:: The input ::
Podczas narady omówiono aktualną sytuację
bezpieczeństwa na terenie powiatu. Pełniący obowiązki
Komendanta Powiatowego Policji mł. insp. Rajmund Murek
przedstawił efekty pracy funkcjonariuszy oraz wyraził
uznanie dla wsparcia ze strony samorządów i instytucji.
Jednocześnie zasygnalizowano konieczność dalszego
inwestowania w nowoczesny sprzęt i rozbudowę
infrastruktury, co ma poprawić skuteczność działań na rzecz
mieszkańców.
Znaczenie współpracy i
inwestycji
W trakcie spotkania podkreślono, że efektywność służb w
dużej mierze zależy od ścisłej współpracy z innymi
---
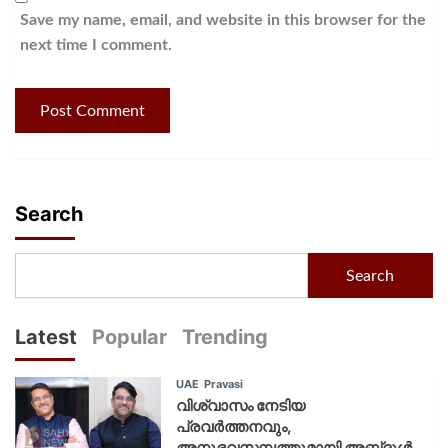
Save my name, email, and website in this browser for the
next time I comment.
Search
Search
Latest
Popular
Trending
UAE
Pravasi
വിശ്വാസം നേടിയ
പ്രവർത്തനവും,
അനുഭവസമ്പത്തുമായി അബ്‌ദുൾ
--
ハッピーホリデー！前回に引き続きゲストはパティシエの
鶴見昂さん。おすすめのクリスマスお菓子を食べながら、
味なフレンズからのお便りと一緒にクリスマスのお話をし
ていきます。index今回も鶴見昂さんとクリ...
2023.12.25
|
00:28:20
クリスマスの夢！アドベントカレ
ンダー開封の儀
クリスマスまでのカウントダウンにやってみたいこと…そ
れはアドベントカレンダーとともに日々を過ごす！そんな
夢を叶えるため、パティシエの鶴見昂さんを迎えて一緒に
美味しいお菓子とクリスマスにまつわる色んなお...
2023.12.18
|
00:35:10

:: Exercise ::
In the material above, how many lines include the string "współpracy"? Please reply with the number only.

:: Result for this task ::
2